Each day, 1.5 million barrels of oil are delivered to refineries cost-free,
which if sold in the Persian Gulf, would have fetched more than 10,000 billion
rials. The oil, however, is turned into gasoline which is sold at 65 tomans
(650 rials) per liter or kerosene that is sold for 10 tomans (100 rials) per
liter after being refined. A goal of the plan drawn up to rationalize
subsidies is to make a decision about the 103,000 billion rial figure.
No substantial changes have been made in the country’s resources from 1976 to
2003 because decision-making and management system has not undergone drastic
changes while people’s demands have been on the rise.
One of our big problems is that two decades of inattention during 1976-1986
increased population by 25 million, which currently form the country’s young
population that need jobs and family. This number has imbalanced the social
security fund and the fund must be alert during the Fourth Plan to meet the
needs of the people.
Based on the price index for 2000, 9,080 half-finished projects have remained
from the first and second development plans whose completion would need 30,000
billion tomans (300,000 billion rials), which is equivalent to the country’s
developmental budget for six years! Now, it is the duty of the Social Security
Organization to see why those projects have not been finished and increase
pressure for their completion. Provincial projects that should be finished in
six months, or at most one year, are delayed; so that, 43,000 half-finished
provincial projects have remained since 1984. Completion of those projects
would create new capacities in the country and create many jobs.

**Material shown:**
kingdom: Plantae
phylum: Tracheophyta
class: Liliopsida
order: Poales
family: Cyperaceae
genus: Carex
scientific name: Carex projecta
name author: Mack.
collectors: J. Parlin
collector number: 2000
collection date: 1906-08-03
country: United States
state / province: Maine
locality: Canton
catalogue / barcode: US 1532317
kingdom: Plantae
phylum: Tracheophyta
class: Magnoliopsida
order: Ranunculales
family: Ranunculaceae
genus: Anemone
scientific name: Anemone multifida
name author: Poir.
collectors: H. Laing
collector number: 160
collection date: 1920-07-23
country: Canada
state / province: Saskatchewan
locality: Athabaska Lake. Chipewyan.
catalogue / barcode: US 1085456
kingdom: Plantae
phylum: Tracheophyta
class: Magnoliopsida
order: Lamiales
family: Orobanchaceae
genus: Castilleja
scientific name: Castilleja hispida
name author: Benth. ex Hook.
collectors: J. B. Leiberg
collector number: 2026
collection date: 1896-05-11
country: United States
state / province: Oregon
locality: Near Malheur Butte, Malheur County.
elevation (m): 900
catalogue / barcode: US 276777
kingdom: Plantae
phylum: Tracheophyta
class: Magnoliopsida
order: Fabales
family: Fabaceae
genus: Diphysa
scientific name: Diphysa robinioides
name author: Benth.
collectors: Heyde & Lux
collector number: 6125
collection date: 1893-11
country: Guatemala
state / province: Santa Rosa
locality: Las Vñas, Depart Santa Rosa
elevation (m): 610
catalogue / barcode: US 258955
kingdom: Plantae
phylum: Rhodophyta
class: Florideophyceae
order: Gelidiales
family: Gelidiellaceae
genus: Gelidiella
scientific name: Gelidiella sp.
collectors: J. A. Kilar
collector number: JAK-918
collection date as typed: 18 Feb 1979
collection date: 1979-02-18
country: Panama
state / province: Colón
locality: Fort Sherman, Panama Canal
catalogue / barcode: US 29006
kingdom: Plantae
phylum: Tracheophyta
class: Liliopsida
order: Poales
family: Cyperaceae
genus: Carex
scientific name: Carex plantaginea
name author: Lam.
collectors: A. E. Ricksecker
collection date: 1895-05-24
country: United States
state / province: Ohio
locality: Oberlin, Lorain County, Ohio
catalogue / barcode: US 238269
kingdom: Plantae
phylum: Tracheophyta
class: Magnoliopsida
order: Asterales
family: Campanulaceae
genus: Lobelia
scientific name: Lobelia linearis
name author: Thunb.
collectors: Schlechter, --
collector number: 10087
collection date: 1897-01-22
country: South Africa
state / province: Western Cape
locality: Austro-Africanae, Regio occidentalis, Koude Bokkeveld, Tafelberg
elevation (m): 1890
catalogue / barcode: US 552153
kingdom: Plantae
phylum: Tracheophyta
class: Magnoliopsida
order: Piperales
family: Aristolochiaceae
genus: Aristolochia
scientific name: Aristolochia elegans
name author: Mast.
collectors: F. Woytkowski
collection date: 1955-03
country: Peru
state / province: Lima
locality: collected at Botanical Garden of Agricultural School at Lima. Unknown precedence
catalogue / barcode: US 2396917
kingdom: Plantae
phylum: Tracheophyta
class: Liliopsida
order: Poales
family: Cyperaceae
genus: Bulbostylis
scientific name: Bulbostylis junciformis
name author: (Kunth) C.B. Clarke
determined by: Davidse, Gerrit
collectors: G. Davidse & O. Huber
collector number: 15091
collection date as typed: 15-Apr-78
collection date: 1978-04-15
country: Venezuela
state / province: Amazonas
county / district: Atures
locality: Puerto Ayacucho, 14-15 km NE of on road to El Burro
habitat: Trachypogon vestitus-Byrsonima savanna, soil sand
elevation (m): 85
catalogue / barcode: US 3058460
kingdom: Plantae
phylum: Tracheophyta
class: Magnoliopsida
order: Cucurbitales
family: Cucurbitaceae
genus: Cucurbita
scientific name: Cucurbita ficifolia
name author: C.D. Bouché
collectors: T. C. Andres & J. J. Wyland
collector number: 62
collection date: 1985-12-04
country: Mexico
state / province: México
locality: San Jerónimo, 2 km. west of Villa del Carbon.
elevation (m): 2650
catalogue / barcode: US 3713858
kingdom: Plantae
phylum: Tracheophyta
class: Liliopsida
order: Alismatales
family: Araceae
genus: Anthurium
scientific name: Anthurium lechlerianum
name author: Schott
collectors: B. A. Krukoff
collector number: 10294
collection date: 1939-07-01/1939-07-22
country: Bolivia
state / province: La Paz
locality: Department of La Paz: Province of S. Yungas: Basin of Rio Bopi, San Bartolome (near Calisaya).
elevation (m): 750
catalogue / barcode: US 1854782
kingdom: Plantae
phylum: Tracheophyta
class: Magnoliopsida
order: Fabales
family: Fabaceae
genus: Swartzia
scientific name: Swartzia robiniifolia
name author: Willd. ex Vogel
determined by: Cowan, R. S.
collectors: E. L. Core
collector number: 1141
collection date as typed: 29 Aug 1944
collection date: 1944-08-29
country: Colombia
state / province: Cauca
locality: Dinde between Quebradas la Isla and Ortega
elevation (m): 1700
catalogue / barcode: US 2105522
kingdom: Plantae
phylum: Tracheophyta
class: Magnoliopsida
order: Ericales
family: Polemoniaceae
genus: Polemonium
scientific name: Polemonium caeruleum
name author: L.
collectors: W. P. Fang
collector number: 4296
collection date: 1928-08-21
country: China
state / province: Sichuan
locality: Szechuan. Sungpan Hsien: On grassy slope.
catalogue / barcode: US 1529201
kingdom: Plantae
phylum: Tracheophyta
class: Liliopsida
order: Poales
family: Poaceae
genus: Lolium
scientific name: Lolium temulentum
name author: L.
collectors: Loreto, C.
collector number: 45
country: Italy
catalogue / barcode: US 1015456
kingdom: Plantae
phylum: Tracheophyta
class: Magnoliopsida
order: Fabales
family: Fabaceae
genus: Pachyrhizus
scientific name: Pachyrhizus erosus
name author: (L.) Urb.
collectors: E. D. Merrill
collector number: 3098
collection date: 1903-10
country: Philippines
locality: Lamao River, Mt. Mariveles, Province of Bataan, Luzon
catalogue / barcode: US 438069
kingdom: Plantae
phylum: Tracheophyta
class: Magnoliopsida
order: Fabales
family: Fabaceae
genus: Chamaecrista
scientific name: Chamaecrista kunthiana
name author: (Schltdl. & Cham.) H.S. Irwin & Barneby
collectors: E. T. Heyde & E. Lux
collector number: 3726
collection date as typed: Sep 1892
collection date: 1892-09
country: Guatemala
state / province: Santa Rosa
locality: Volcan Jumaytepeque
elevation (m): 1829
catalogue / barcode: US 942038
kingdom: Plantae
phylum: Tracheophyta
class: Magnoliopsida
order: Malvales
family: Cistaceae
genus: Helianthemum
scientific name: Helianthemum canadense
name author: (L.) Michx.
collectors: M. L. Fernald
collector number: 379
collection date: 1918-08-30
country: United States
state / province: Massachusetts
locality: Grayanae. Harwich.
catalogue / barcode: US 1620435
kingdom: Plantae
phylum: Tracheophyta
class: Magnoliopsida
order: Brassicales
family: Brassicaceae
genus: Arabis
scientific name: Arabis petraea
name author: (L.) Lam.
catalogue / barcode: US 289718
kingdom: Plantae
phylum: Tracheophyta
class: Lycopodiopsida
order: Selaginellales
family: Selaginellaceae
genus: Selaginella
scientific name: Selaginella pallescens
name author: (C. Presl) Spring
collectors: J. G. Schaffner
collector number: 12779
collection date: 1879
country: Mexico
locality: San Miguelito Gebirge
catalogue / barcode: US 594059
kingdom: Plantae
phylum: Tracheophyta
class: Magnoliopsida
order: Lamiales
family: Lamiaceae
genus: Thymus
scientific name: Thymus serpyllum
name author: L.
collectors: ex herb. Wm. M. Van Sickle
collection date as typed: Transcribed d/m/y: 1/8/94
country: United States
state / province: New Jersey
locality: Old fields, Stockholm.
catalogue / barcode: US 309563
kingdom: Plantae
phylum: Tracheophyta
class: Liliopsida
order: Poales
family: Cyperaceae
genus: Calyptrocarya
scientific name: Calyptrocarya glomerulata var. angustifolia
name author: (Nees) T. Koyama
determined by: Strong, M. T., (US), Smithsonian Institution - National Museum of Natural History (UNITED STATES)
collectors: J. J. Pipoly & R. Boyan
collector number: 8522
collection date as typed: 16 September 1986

**Direction A:** In the text on oil subsidies, what is the per-liter selling price of kerosene after refining?
**Direction B:** Edit the text on oil subsidies by writing out the part that begins at the words "Based on the" and stops after "create many jobs.", with "half-finished" changed to "unfinished".

**Full response A:** 10 tomans (100 rials) per liter.

**Full response B:**
Based on the price index for 2000, 9,080 unfinished projects have remained
from the first and second development plans whose completion would need 30,000
billion tomans (300,000 billion rials), which is equivalent to the country’s
developmental budget for six years! Now, it is the duty of the Social Security
Organization to see why those projects have not been finished and increase
pressure for their completion. Provincial projects that should be finished in
six months, or at most one year, are delayed; so that, 43,000 unfinished
provincial projects have remained since 1984. Completion of those projects
would create new capacities in the country and create many jobs.